Editor's Note: The Editor believes this is a good example of how an association serves the public interest through industry standards. However: This guest blog represents the opinions of the author.
By Linda Bauer Darr, President & CEO, American Moving & Storage Association
For today’s consumer, trust in many cases has become a commodity in short supply. Where can they turn these days for accurate, reliable information about a product or service? For liberals, a big part of the answer has traditionally been government regulation, including restricting false advertising claims. For conservatives, marketplace forces would produce the solution through survival of the “fittest.” For almost everyone, a longstanding arbiter was the Better Business Bureau (BBB). Founded in 1912 to promote truth in advertising, generations of Americans have wielded the organization’s hammer and threatened unscrupulous businessmen with the cry, “I’ll report you to the Better Business Bureau!”
It’s why the businesses we represent, comprising the professional moving and storage industry, decided to include BBB ratings when we established a consumer certification program nearly three years ago. Our members had unfortunately too-frequently been tainted by a small number of con artists (or even criminals) posing as movers. To provide a reliable starting point for consumers shopping for a full-service mover, we created the ProMover program. Our members who pass a seven-point screening process are then authorized to use the ProMover designation as an honest and reliable mover.
But making one of those seven points at least a “satisfactory” or better BBB rating was met with a few raised eyebrows by our members who felt mistreated by their local chapter (the BBB is a “national council” with fairly-independent local offices). Yet others recognized the value of including the ratings of an organization that had credibility with consumers. To help reassure ourselves it was a good decision, we opened a channel of communication with the BBB’s national council and began to explore how we might work more cooperatively to help educate our industry’s customers.
An investigative report by ABC News [November 12, 2010], however, left us doing a bit of head-scratching. A segment on 20/20 revealed that some BBB chapters were engaged in a form of “pay-to-play,” providing excellent ratings in exchange for membership (money). Although the most egregious examples were mostly confined to a chapter in southern California, we realized the negative publicity would at minimum have some of our members saying, “We told you so,” and at most could have consumers suddenly eyeing our ProMover program with skepticism.
The BBB has since admitted mistakes, has apologized and promises to do better; but it’s also left us again asking, “Where can consumers turn to have some assurance they’re getting good advice?” It’s a question that’s even more pressing in light of the mid-term election results earlier this month. New members of Congress carrying the tea party banner are already pressuring Hill leaders to make across-the-board cuts -- which would include the agency with oversight of consumer protection regulations for the moving industry, the Federal Motor Carrier Safety Administration (yes, as a result of a previous federal downsizing, an agency largely responsible for bus and truck safety ended up with consumer protection duties).
But regardless of which party has held the White House and Congress, FMCSA has never been given sufficient resources to properly crack down on the bad movers known as “rogue operators” who carry no insurance or federal registration.

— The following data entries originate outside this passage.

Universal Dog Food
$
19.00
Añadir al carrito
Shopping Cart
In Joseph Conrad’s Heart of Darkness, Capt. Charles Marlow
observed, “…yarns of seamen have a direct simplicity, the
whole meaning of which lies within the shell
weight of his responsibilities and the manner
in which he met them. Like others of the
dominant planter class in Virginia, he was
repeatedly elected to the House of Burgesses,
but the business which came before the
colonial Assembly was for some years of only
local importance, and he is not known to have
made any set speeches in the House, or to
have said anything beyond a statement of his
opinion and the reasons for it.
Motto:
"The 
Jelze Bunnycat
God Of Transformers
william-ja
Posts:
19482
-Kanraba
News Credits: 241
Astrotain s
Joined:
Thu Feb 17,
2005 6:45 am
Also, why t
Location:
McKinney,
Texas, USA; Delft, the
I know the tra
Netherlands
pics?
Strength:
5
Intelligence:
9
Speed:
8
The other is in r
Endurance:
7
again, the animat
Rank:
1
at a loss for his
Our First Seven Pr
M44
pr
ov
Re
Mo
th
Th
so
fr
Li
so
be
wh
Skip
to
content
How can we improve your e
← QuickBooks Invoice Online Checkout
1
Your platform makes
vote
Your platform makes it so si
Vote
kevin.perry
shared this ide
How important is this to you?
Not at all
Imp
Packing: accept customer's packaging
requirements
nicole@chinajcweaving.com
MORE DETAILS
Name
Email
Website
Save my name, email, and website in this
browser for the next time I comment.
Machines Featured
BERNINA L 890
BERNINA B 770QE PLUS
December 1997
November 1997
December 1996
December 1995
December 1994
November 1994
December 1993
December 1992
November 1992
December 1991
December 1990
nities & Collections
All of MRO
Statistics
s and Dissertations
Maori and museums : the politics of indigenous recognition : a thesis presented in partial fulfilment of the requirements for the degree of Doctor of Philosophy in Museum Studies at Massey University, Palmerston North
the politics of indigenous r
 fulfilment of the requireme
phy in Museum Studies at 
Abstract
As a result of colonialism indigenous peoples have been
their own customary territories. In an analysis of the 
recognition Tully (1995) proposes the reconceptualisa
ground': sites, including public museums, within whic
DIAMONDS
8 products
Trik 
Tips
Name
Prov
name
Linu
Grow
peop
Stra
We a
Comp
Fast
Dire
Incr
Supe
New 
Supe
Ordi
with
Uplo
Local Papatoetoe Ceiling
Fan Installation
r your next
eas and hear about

Thankfully for everyone involved, the movers who have become our members are legitimate, ethical businessmen and women, often family-owned and more often than not, small businesses that are part of their communities and often volunteer their services for good causes to give something back. And in almost every case, probably the biggest single reason they joined AMSA was to be a part of a responsible industry interested in providing good and honest services to their customers. After all, a trade association has an extremely strong motivation to protect and improve an industry’s reputation.
Frankly, we’re proud that we recognized that absent very effective government consumer protections, it was our obligation to create the ProMover program. And with new questions about the BBB’s credibility, we’re beginning to believe we’ve apparently been left on our own to help consumers.
So where can they turn? For the moment, at least, industry trade associations may be a very good bet.